The document won’t be legally binding, and situations may change which might mean that you won’t get what you want. But at least those acting on your behalf will know what you want, and if you’ve chosen well, they’ll be happy to have that information to guide them.
3) What do you want to happen when you’re gone?
Do you want a memorial service? Where, and who do you want to conduct it? Cremation or burial? Religious or not?
Talk about these things with your family, and again, write them down and place them in the file with your wills.
As someone who has been very involved in church over the years, I’ve seen the kind of comfort preparing your memorial ahead of time can bring to loved ones. One particular man I know had a “red file.” When the time came, all the office administrator had to do was plug in the readings and hymns and scriptures he’d chosen, and put his picture on the bulletin. Another lady I know pre-recorded a message to be played for mourners at her funeral, which comforted them.
4) Do everything in your power to get out of debt and stay there by the time you hit retirement.
My parents could have paid off their mortgage instead of spending like there was no tomorrow. But tomorrow came, and instead of having a mortgage-free property, my mother had to re-mortgage just to pay the bills. If my father goes into a nursing home, she’ll have to sell-there is no other option any more. And half of what’s left after paying off the mortgage will go to support my father. If my cousin can’t come up with the money to buy it, my brother and sister-in-law will be homeless. I’ve reassured my family that my mother will never be homeless while I have a roof over my head, but I can’t take the others in, and neither can my other brother.
5) Consider having at least a part-time job as long as possible.
A part-time job will not only help stretch your nest egg, but will give you opportunities for socialization that earn you money instead of costing you money.
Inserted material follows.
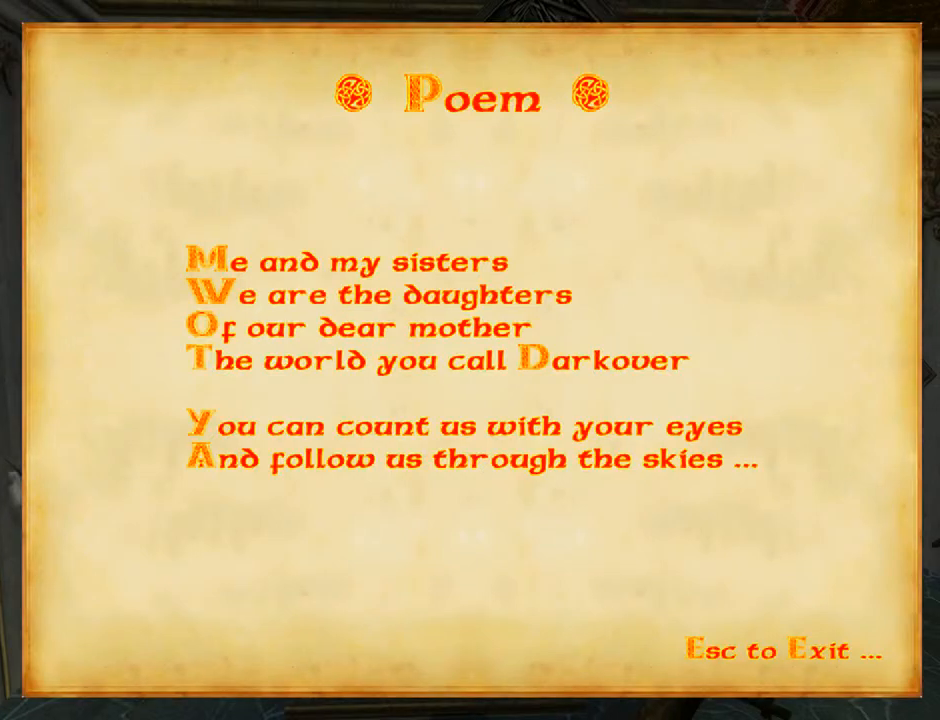
{"buttons": [], "left_stick": "center", "right_stick": "center", "events": []}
You’ll have a reason to get out of bed and get dressed at least some days. A good job will also give meaning and purpose to your days, so you won’t end up being a plague on your kids or spouse. And it might help you live longer–depression is a major problem of retirees, and activity is one of the main ways to stave off that illness.
6) Choose your leisure activities carefully.
“I’m going to travel and play a lot of golf.”
Two words for that plan: Expensive. Boring.
Though travel isn’t necessarily boring, many retirees seem to travel to the same destinations as every other retiree–I sometimes think that during the winter months Florida has more Canadians over 65 than Canada does! Now I know that folks have friends down there, that the weather’s better than it is up here, that prices aren’t as bad down there.
But to me, it’s the “same old, same old” kind of thing. Use your imagination! There is so much more to life than travel and golf, and a lot of it is right in your hometown and doesn’t cost a dime. You don’t have to stay at home watching television if you don’t like golf and don’t have the money to travel.
7) Spend time, LOTS of time, with your children, grandchildren, brothers, sisters, mothers, fathers, aunts, uncles, and friends.
Even if they’re grown up. ESPECIALLY if they’re grown up. A friend of mine was estranged from her family for years, and has only reconnected with them over the past five years or so. But over the past two years, she’s amassed a lifetime of memories, and spend more time with them than she had in the previous twenty. The reason? Her sister was diagnosed with terminal cancer just over two years ago. The love, the laughter, the experiences shared over the past two years will be with my friend for the rest of her life, as they will be with her sister’s children and husband. That’s worth more than any money could ever buy.